Wherever it is one stumbles (to get to wherever) at least some way will exist, so to speak, as and when a man takes this or that step---for which, god bless him. Insofar as these poems are such places, always they were ones stumbled into: warmth for a night perhaps, the misdirected intention come right; and too, a sudden instance of love, and the being loved, wherewith a man also contrives a world (of his own mind).

It seems to me, now, that I know less of these poems than will a reader, at least the reader for whom---if I write for anyone---I have written. How much I should like to please! It is a constant concern.

That is, however, hopeful and pompous, and not altogether true. I write poems because it pleases me, very much---I think that is true. In any case, we live as we can, each day another---there is no use in counting. Nor more, say, to live than what there is, to live. I want the poem as close to this fact as I can bring it; or it, me.

—Robert Creeley, 1962, For Love

Robert Creeley was born May 21, 1926 in Arlington, MA. He lost his left eye in an accident as a small child. As an undergraduate, he attended Harvard University from 1943 to 1946, also working for the American Field Service in Burma and India in 1944 and 1945. His first published poem appeared in the Harvard Journal Wake in 1946.

In 1949, Creeley began exchanging letters with poets William Carlos Williams and Ezra Pound, but it was Charles Olson, then rector of Black Mountain College, who invited the young poet to join the faculty at that experimental school in North Carolina and edit the Black Mountain Review. As a writer and literary critic, Creeley contributed to the birth of the post-World War II anti-establishment poetry movement. Some of the other artists involved in this work included Olson, Robert Duncan, Denise Levertov, Edward Dorn, and Allen Ginsberg (who went on to be associated with the Beat Generation).
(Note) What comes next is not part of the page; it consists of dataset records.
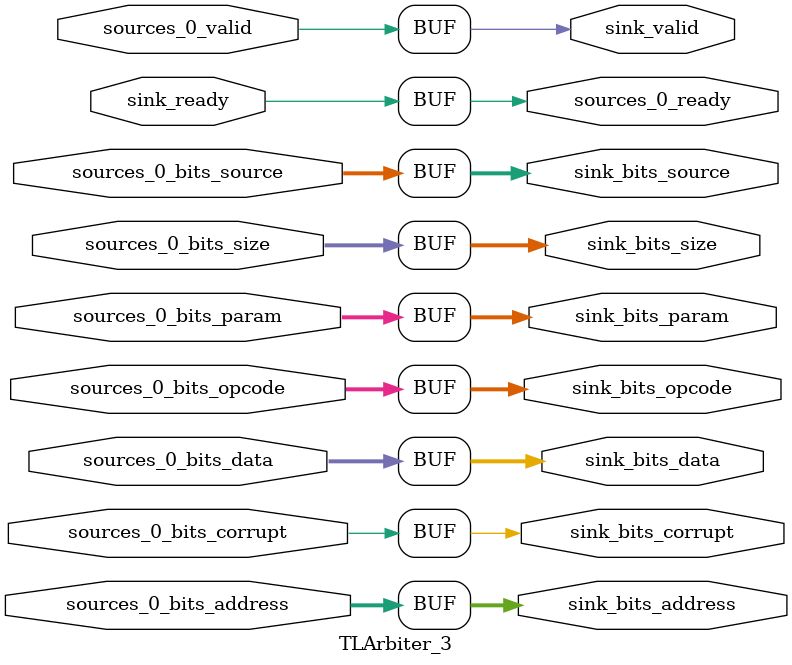
<source format=sv>
`ifndef RANDOMIZE
  `ifdef RANDOMIZE_REG_INIT
    `define RANDOMIZE
  `endif // RANDOMIZE_REG_INIT
`endif // not def RANDOMIZE

`ifndef RANDOM
  `define RANDOM $random
`endif // not def RANDOM

// Users can define 'ASSERT_VERBOSE_COND' to add an extra gate to assert error printing.
`ifndef ASSERT_VERBOSE_COND_
  `ifdef ASSERT_VERBOSE_COND
    `define ASSERT_VERBOSE_COND_ (`ASSERT_VERBOSE_COND)
  `else  // ASSERT_VERBOSE_COND
    `define ASSERT_VERBOSE_COND_ 1
  `endif // ASSERT_VERBOSE_COND
`endif // not def ASSERT_VERBOSE_COND_

// Users can define 'STOP_COND' to add an extra gate to stop conditions.
`ifndef STOP_COND_
  `ifdef STOP_COND
    `define STOP_COND_ (`STOP_COND)
  `else  // STOP_COND
    `define STOP_COND_ 1
  `endif // STOP_COND
`endif // not def STOP_COND_

// Users can define INIT_RANDOM as general code that gets injected into the
// initializer block for modules with registers.
`ifndef INIT_RANDOM
  `define INIT_RANDOM
`endif // not def INIT_RANDOM

// If using random initialization, you can also define RANDOMIZE_DELAY to
// customize the delay used, otherwise 0.002 is used.
`ifndef RANDOMIZE_DELAY
  `define RANDOMIZE_DELAY 0.002
`endif // not def RANDOMIZE_DELAY

// Define INIT_RANDOM_PROLOG_ for use in our modules below.
`ifndef INIT_RANDOM_PROLOG_
  `ifdef RANDOMIZE
    `ifdef VERILATOR
      `define INIT_RANDOM_PROLOG_ `INIT_RANDOM
    `else  // VERILATOR
      `define INIT_RANDOM_PROLOG_ `INIT_RANDOM #`RANDOMIZE_DELAY begin end
    `endif // VERILATOR
  `else  // RANDOMIZE
    `define INIT_RANDOM_PROLOG_
  `endif // RANDOMIZE
`endif // not def INIT_RANDOM_PROLOG_

module TLArbiter_3(
  input         sink_ready,	// tilelink/src/xbar/TLArbiter.scala:61:16
                sources_0_valid,	// tilelink/src/xbar/TLArbiter.scala:62:58
  input  [2:0]  sources_0_bits_opcode,	// tilelink/src/xbar/TLArbiter.scala:62:58
                sources_0_bits_param,	// tilelink/src/xbar/TLArbiter.scala:62:58
  input  [3:0]  sources_0_bits_size,	// tilelink/src/xbar/TLArbiter.scala:62:58
  input  [1:0]  sources_0_bits_source,	// tilelink/src/xbar/TLArbiter.scala:62:58
  input  [31:0] sources_0_bits_address,	// tilelink/src/xbar/TLArbiter.scala:62:58
  input  [63:0] sources_0_bits_data,	// tilelink/src/xbar/TLArbiter.scala:62:58
  input         sources_0_bits_corrupt,	// tilelink/src/xbar/TLArbiter.scala:62:58
  output        sink_valid,	// tilelink/src/xbar/TLArbiter.scala:61:16
  output [2:0]  sink_bits_opcode,	// tilelink/src/xbar/TLArbiter.scala:61:16
                sink_bits_param,	// tilelink/src/xbar/TLArbiter.scala:61:16
  output [3:0]  sink_bits_size,	// tilelink/src/xbar/TLArbiter.scala:61:16
  output [1:0]  sink_bits_source,	// tilelink/src/xbar/TLArbiter.scala:61:16
  output [31:0] sink_bits_address,	// tilelink/src/xbar/TLArbiter.scala:61:16
  output [63:0] sink_bits_data,	// tilelink/src/xbar/TLArbiter.scala:61:16
  output        sink_bits_corrupt,	// tilelink/src/xbar/TLArbiter.scala:61:16
                sources_0_ready	// tilelink/src/xbar/TLArbiter.scala:62:58
);

  assign sink_valid = sources_0_valid;
  assign sink_bits_opcode = sources_0_bits_opcode;
  assign sink_bits_param = sources_0_bits_param;
  assign sink_bits_size = sources_0_bits_size;
  assign sink_bits_source = sources_0_bits_source;
  assign sink_bits_address = sources_0_bits_address;
  assign sink_bits_data = sources_0_bits_data;
  assign sink_bits_corrupt = sources_0_bits_corrupt;
  assign sources_0_ready = sink_ready;
endmodule


</source>
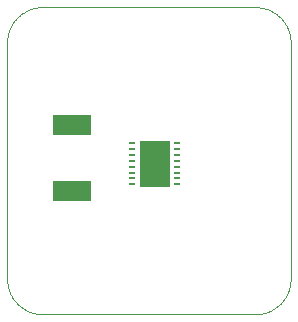
<source format=gtp>
G04 EAGLE Gerber RS-274X export*
G75*
%MOMM*%
%FSLAX35Y35*%
%LPD*%
%INsolder_paste_top*%
%IPPOS*%
%AMOC8*
5,1,8,0,0,1.08239X$1,22.5*%
G01*
%ADD10C,0.010000*%
%ADD11R,0.600000X0.250000*%
%ADD12R,2.600000X4.000000*%
%ADD13R,3.200000X1.800000*%


D10*
X2100000Y0D02*
X300000Y0D01*
X292751Y88D01*
X285506Y350D01*
X278270Y788D01*
X271046Y1401D01*
X263839Y2187D01*
X256653Y3148D01*
X249493Y4282D01*
X242362Y5589D01*
X235265Y7068D01*
X228205Y8717D01*
X221188Y10537D01*
X214216Y12526D01*
X207295Y14683D01*
X200428Y17006D01*
X193619Y19495D01*
X186872Y22148D01*
X180191Y24962D01*
X173580Y27938D01*
X167043Y31072D01*
X160583Y34363D01*
X154205Y37810D01*
X147912Y41409D01*
X141708Y45160D01*
X135596Y49059D01*
X129581Y53105D01*
X123664Y57295D01*
X117851Y61627D01*
X112144Y66098D01*
X106547Y70705D01*
X101063Y75447D01*
X95695Y80319D01*
X90447Y85320D01*
X85320Y90447D01*
X80319Y95695D01*
X75447Y101063D01*
X70705Y106547D01*
X66098Y112144D01*
X61627Y117851D01*
X57295Y123664D01*
X53105Y129581D01*
X49059Y135596D01*
X45160Y141708D01*
X41409Y147912D01*
X37810Y154205D01*
X34363Y160583D01*
X31072Y167043D01*
X27938Y173580D01*
X24962Y180191D01*
X22148Y186872D01*
X19495Y193619D01*
X17006Y200428D01*
X14683Y207295D01*
X12526Y214216D01*
X10537Y221188D01*
X8717Y228205D01*
X7068Y235265D01*
X5589Y242362D01*
X4282Y249493D01*
X3148Y256653D01*
X2187Y263839D01*
X1401Y271046D01*
X788Y278270D01*
X350Y285506D01*
X88Y292751D01*
X0Y300000D01*
X0Y2300000D01*
X88Y2307249D01*
X350Y2314494D01*
X788Y2321730D01*
X1401Y2328954D01*
X2187Y2336161D01*
X3148Y2343347D01*
X4282Y2350507D01*
X5589Y2357638D01*
X7068Y2364735D01*
X8717Y2371795D01*
X10537Y2378812D01*
X12526Y2385784D01*
X14683Y2392705D01*
X17006Y2399572D01*
X19495Y2406381D01*
X22148Y2413128D01*
X24962Y2419809D01*
X27938Y2426420D01*
X31072Y2432957D01*
X34363Y2439417D01*
X37810Y2445795D01*
X41409Y2452088D01*
X45160Y2458292D01*
X49059Y2464404D01*
X53105Y2470419D01*
X57295Y2476336D01*
X61627Y2482149D01*
X66098Y2487856D01*
X70705Y2493453D01*
X75447Y2498937D01*
X80319Y2504305D01*
X85320Y2509553D01*
X90447Y2514680D01*
X95695Y2519681D01*
X101063Y2524553D01*
X106547Y2529295D01*
X112144Y2533902D01*
X117851Y2538373D01*
X123664Y2542705D01*
X129581Y2546895D01*
X135596Y2550941D01*
X141708Y2554840D01*
X147912Y2558591D01*
X154205Y2562190D01*
X160583Y2565637D01*
X167043Y2568928D01*
X173580Y2572062D01*
X180191Y2575038D01*
X186872Y2577852D01*
X193619Y2580505D01*
X200428Y2582994D01*
X207295Y2585317D01*
X214216Y2587474D01*
X221188Y2589463D01*
X228205Y2591283D01*
X235265Y2592932D01*
X242362Y2594411D01*
X249493Y2595718D01*
X256653Y2596852D01*
X263839Y2597813D01*
X271046Y2598599D01*
X278270Y2599212D01*
X285506Y2599650D01*
X292751Y2599912D01*
X300000Y2600000D01*
X2100000Y2600000D01*
X2107249Y2599912D01*
X2114494Y2599650D01*
X2121730Y2599212D01*
X2128954Y2598599D01*
X2136161Y2597813D01*
X2143347Y2596852D01*
X2150507Y2595718D01*
X2157638Y2594411D01*
X2164735Y2592932D01*
X2171795Y2591283D01*
X2178812Y2589463D01*
X2185784Y2587474D01*
X2192705Y2585317D01*
X2199572Y2582994D01*
X2206381Y2580505D01*
X2213128Y2577852D01*
X2219809Y2575038D01*
X2226420Y2572062D01*
X2232957Y2568928D01*
X2239417Y2565637D01*
X2245795Y2562190D01*
X2252088Y2558591D01*
X2258292Y2554840D01*
X2264404Y2550941D01*
X2270419Y2546895D01*
X2276336Y2542705D01*
X2282149Y2538373D01*
X2287856Y2533902D01*
X2293453Y2529295D01*
X2298937Y2524553D01*
X2304305Y2519681D01*
X2309553Y2514680D01*
X2314680Y2509553D01*
X2319681Y2504305D01*
X2324553Y2498937D01*
X2329295Y2493453D01*
X2333902Y2487856D01*
X2338373Y2482149D01*
X2342705Y2476336D01*
X2346895Y2470419D01*
X2350941Y2464404D01*
X2354840Y2458292D01*
X2358591Y2452088D01*
X2362190Y2445795D01*
X2365637Y2439417D01*
X2368928Y2432957D01*
X2372062Y2426420D01*
X2375038Y2419809D01*
X2377852Y2413128D01*
X2380505Y2406381D01*
X2382994Y2399572D01*
X2385317Y2392705D01*
X2387474Y2385784D01*
X2389463Y2378812D01*
X2391283Y2371795D01*
X2392932Y2364735D01*
X2394411Y2357638D01*
X2395718Y2350507D01*
X2396852Y2343347D01*
X2397813Y2336161D01*
X2398599Y2328954D01*
X2399212Y2321730D01*
X2399650Y2314494D01*
X2399912Y2307249D01*
X2400000Y2300000D01*
X2400000Y300000D01*
X2399912Y292751D01*
X2399650Y285506D01*
X2399212Y278270D01*
X2398599Y271046D01*
X2397813Y263839D01*
X2396852Y256653D01*
X2395718Y249493D01*
X2394411Y242362D01*
X2392932Y235265D01*
X2391283Y228205D01*
X2389463Y221188D01*
X2387474Y214216D01*
X2385317Y207295D01*
X2382994Y200428D01*
X2380505Y193619D01*
X2377852Y186872D01*
X2375038Y180191D01*
X2372062Y173580D01*
X2368928Y167043D01*
X2365637Y160583D01*
X2362190Y154205D01*
X2358591Y147912D01*
X2354840Y141708D01*
X2350941Y135596D01*
X2346895Y129581D01*
X2342705Y123664D01*
X2338373Y117851D01*
X2333902Y112144D01*
X2329295Y106547D01*
X2324553Y101063D01*
X2319681Y95695D01*
X2314680Y90447D01*
X2309553Y85320D01*
X2304305Y80319D01*
X2298937Y75447D01*
X2293453Y70705D01*
X2287856Y66098D01*
X2282149Y61627D01*
X2276336Y57295D01*
X2270419Y53105D01*
X2264404Y49059D01*
X2258292Y45160D01*
X2252088Y41409D01*
X2245795Y37810D01*
X2239417Y34363D01*
X2232957Y31072D01*
X2226420Y27938D01*
X2219809Y24962D01*
X2213128Y22148D01*
X2206381Y19495D01*
X2199572Y17006D01*
X2192705Y14683D01*
X2185784Y12526D01*
X2178812Y10537D01*
X2171795Y8717D01*
X2164735Y7068D01*
X2157638Y5589D01*
X2150507Y4282D01*
X2143347Y3148D01*
X2136161Y2187D01*
X2128954Y1401D01*
X2121730Y788D01*
X2114494Y350D01*
X2107249Y88D01*
X2100000Y0D01*
D11*
X1440000Y1450000D03*
X1440000Y1400000D03*
X1440000Y1350000D03*
X1440000Y1300000D03*
X1440000Y1250000D03*
X1440000Y1200000D03*
X1440000Y1150000D03*
X1440000Y1100000D03*
X1060000Y1450000D03*
X1060000Y1400000D03*
X1060000Y1350000D03*
X1060000Y1300000D03*
X1060000Y1250000D03*
X1060000Y1200000D03*
X1060000Y1150000D03*
X1060000Y1100000D03*
D12*
X1250000Y1275000D03*
D13*
X550000Y1045000D03*
X550000Y1605000D03*
M02*

</source>
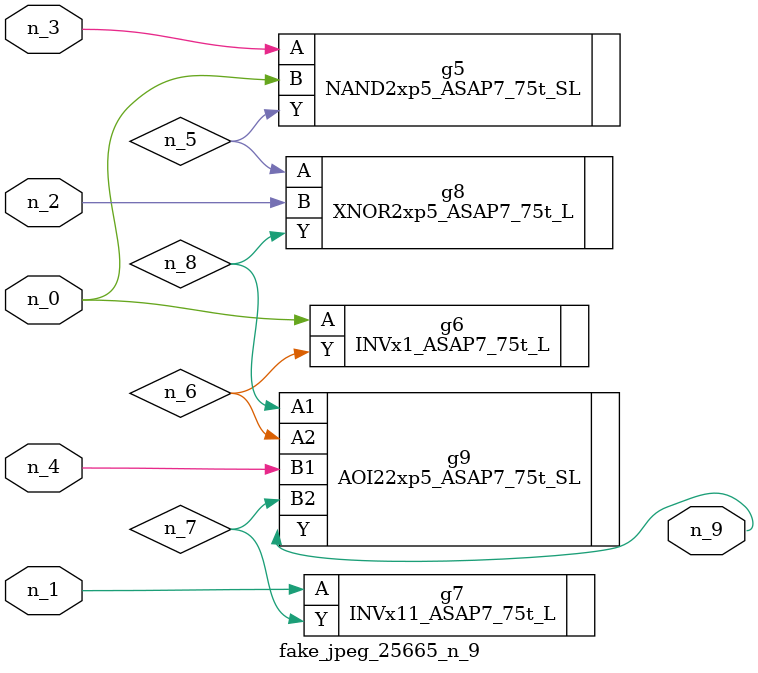
<source format=v>
module fake_jpeg_25665_n_9 (n_3, n_2, n_1, n_0, n_4, n_9);

input n_3;
input n_2;
input n_1;
input n_0;
input n_4;

output n_9;

wire n_8;
wire n_6;
wire n_5;
wire n_7;

NAND2xp5_ASAP7_75t_SL g5 ( 
.A(n_3),
.B(n_0),
.Y(n_5)
);

INVx1_ASAP7_75t_L g6 ( 
.A(n_0),
.Y(n_6)
);

INVx11_ASAP7_75t_L g7 ( 
.A(n_1),
.Y(n_7)
);

XNOR2xp5_ASAP7_75t_L g8 ( 
.A(n_5),
.B(n_2),
.Y(n_8)
);

AOI22xp5_ASAP7_75t_SL g9 ( 
.A1(n_8),
.A2(n_6),
.B1(n_4),
.B2(n_7),
.Y(n_9)
);


endmodule
</source>
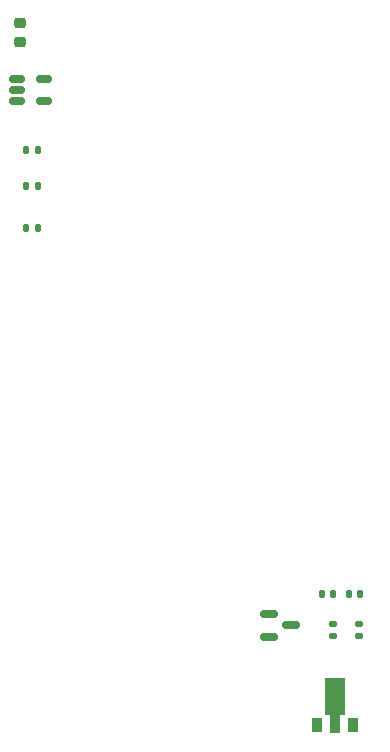
<source format=gbr>
%TF.GenerationSoftware,KiCad,Pcbnew,7.0.7*%
%TF.CreationDate,2024-05-12T05:58:01-05:00*%
%TF.ProjectId,ThinkTankTimerVote,5468696e-6b54-4616-9e6b-54696d657256,rev?*%
%TF.SameCoordinates,Original*%
%TF.FileFunction,Paste,Top*%
%TF.FilePolarity,Positive*%
%FSLAX46Y46*%
G04 Gerber Fmt 4.6, Leading zero omitted, Abs format (unit mm)*
G04 Created by KiCad (PCBNEW 7.0.7) date 2024-05-12 05:58:01*
%MOMM*%
%LPD*%
G01*
G04 APERTURE LIST*
G04 Aperture macros list*
%AMRoundRect*
0 Rectangle with rounded corners*
0 $1 Rounding radius*
0 $2 $3 $4 $5 $6 $7 $8 $9 X,Y pos of 4 corners*
0 Add a 4 corners polygon primitive as box body*
4,1,4,$2,$3,$4,$5,$6,$7,$8,$9,$2,$3,0*
0 Add four circle primitives for the rounded corners*
1,1,$1+$1,$2,$3*
1,1,$1+$1,$4,$5*
1,1,$1+$1,$6,$7*
1,1,$1+$1,$8,$9*
0 Add four rect primitives between the rounded corners*
20,1,$1+$1,$2,$3,$4,$5,0*
20,1,$1+$1,$4,$5,$6,$7,0*
20,1,$1+$1,$6,$7,$8,$9,0*
20,1,$1+$1,$8,$9,$2,$3,0*%
%AMFreePoly0*
4,1,9,3.862500,-0.866500,0.737500,-0.866500,0.737500,-0.450000,-0.737500,-0.450000,-0.737500,0.450000,0.737500,0.450000,0.737500,0.866500,3.862500,0.866500,3.862500,-0.866500,3.862500,-0.866500,$1*%
G04 Aperture macros list end*
%ADD10RoundRect,0.140000X-0.140000X-0.170000X0.140000X-0.170000X0.140000X0.170000X-0.140000X0.170000X0*%
%ADD11RoundRect,0.150000X-0.587500X-0.150000X0.587500X-0.150000X0.587500X0.150000X-0.587500X0.150000X0*%
%ADD12R,0.900000X1.300000*%
%ADD13FreePoly0,90.000000*%
%ADD14RoundRect,0.135000X-0.135000X-0.185000X0.135000X-0.185000X0.135000X0.185000X-0.135000X0.185000X0*%
%ADD15RoundRect,0.135000X0.185000X-0.135000X0.185000X0.135000X-0.185000X0.135000X-0.185000X-0.135000X0*%
%ADD16RoundRect,0.150000X-0.512500X-0.150000X0.512500X-0.150000X0.512500X0.150000X-0.512500X0.150000X0*%
%ADD17RoundRect,0.218750X0.256250X-0.218750X0.256250X0.218750X-0.256250X0.218750X-0.256250X-0.218750X0*%
G04 APERTURE END LIST*
D10*
%TO.C,C2*%
X196271000Y-120396000D03*
X197231000Y-120396000D03*
%TD*%
D11*
%TO.C,Q1*%
X191800000Y-122113000D03*
X191800000Y-124013000D03*
X193675000Y-123063000D03*
%TD*%
D12*
%TO.C,U2*%
X195858000Y-131490000D03*
D13*
X197358000Y-131402500D03*
D12*
X198858000Y-131490000D03*
%TD*%
D10*
%TO.C,C1*%
X198557000Y-120396000D03*
X199517000Y-120396000D03*
%TD*%
D14*
%TO.C,R4*%
X171214000Y-85904000D03*
X172234000Y-85904000D03*
%TD*%
D15*
%TO.C,R2*%
X197231000Y-123952000D03*
X197231000Y-122932000D03*
%TD*%
D10*
%TO.C,C3*%
X171224000Y-89408000D03*
X172184000Y-89408000D03*
%TD*%
D16*
%TO.C,U3*%
X170445000Y-76774000D03*
X170445000Y-77724000D03*
X170445000Y-78674000D03*
X172720000Y-78674000D03*
X172720000Y-76774000D03*
%TD*%
D17*
%TO.C,D1*%
X170688000Y-73660000D03*
X170688000Y-72085000D03*
%TD*%
D14*
%TO.C,R3*%
X171214000Y-82804000D03*
X172234000Y-82804000D03*
%TD*%
D15*
%TO.C,R1*%
X199390000Y-123952000D03*
X199390000Y-122932000D03*
%TD*%
M02*

</source>
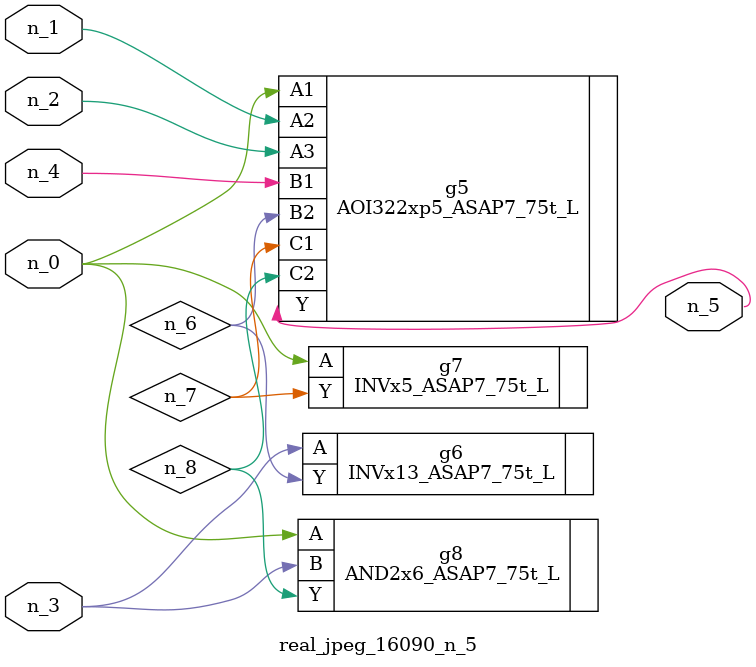
<source format=v>
module real_jpeg_16090_n_5 (n_4, n_0, n_1, n_2, n_3, n_5);

input n_4;
input n_0;
input n_1;
input n_2;
input n_3;

output n_5;

wire n_8;
wire n_6;
wire n_7;

AOI322xp5_ASAP7_75t_L g5 ( 
.A1(n_0),
.A2(n_1),
.A3(n_2),
.B1(n_4),
.B2(n_6),
.C1(n_7),
.C2(n_8),
.Y(n_5)
);

INVx5_ASAP7_75t_L g7 ( 
.A(n_0),
.Y(n_7)
);

AND2x6_ASAP7_75t_L g8 ( 
.A(n_0),
.B(n_3),
.Y(n_8)
);

INVx13_ASAP7_75t_L g6 ( 
.A(n_3),
.Y(n_6)
);


endmodule
</source>
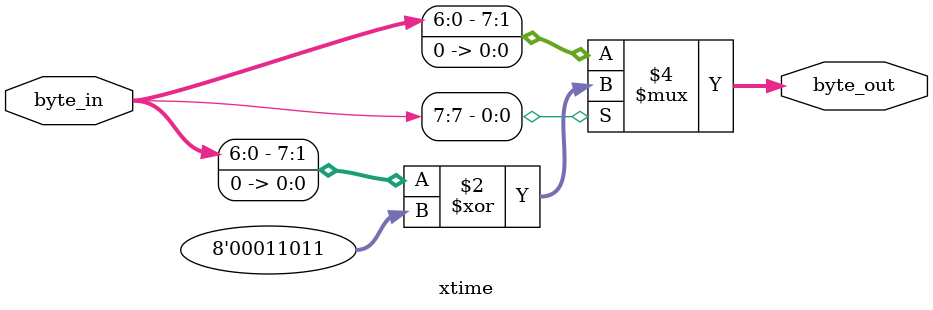
<source format=v>
/* 	
 * 	The xtime operation multiplies a polynomial in GF(2^8), which is represented by a byte m, with the monomial p(x) = x
 *	The monomial p(x) = x is represented as 0x02, so this operation essentially multiplies the byte m with 0x02
 *	xtime(m) = (0x02*m) mod (0x1b) where * is the galois field multiplication and 0x1b the irreducible polynomial of the AES 
 *	This is required for the MixColumns AES operation, see NIST.FIPS.197 for more details
 */	

module xtime(byte_in, byte_out);
	
	input [7:0] byte_in;
	output [7:0] byte_out;
	reg [7:0] byte_out;

	always @(*) begin
		if (byte_in[7]) begin
			byte_out <= {byte_in[6:0], 1'b0} ^ 8'h1b;
		end else begin
			byte_out <= {byte_in[6:0], 1'b0};
		end
	end
endmodule



</source>
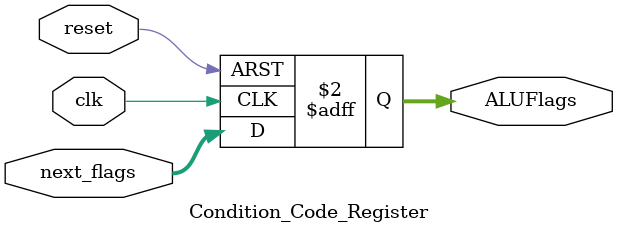
<source format=sv>
module Condition_Code_Register(
	input clk, reset,
	input logic [3:0] next_flags,
	output logic [3:0] ALUFlags
);

	always_ff @ (posedge clk or posedge reset) begin
		if(reset)
			ALUFlags = 4'b0000;
		else
			ALUFlags <= next_flags;
	end
	
endmodule
</source>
In 1960, Creeley earned an M.A. from the University of New Mexico at Albuquerque. In addition to his Field Service time in Asia, he has lived in Guatemala, Finland, France, and Spain. His more than 60 books published in the States and abroad include the following volumes of poetry:

  • For Love: Poems 1950-1960 (1962)
  • The Finger (1968)
  • Later (1979)
  • The Collected Poems of Robert Creeley 1945-1975 (1982)
  • Mirrors (1983)
  • Memory Gardens (1986)
  • Selected Poems 1945-1990 (1991)
  • Echoes (1994)
  • Life and Death (1998)

Creeley has written a novel, The Island (1963), and numerous books of prose, essays, and interviews. Books edited by Creeley include Whitman: Selected Poems (1973), The Essential Burns (1989), and Charles Olson's Selected Poems (1993).

Robert Creeley is a member of the American Academy of Arts and Letters. He lives in Buffalo, NY, where hs is the Samuel P. Capen Professor of Poetry and Humanities at SUNY Buffalo, where he has also been the chair of poetics. He has won numerous awards, including the Frost Medal, the Shelley Memorial Award, an NEA award, a Rockefeller Foundation grant, and fellowships from the Guggenheim Foundation. He was New York State poet from 1989 until 1991, and was elected a Chancellor of the Academy of American Poets in 1999.

Personal Note:
Robert Creeley has been my favorite living poet since the death of Allen Ginsberg in 1997. I first discovered his poetry at the Waterloo Poetry Festival in the fall of 1996 (see my writeup under Poem for D.H. Lawrence for more on that). What I admire most about Creeley's writing is its simplicity, how he says so much with so little. Every time I read him I'm struck by the sheer power of his way with words. All his poems display incredible skill and finesse in their rhythm, intonation, and meter, all of which seem to effortlessly match the themes and moods of the writing. It boggles my mind.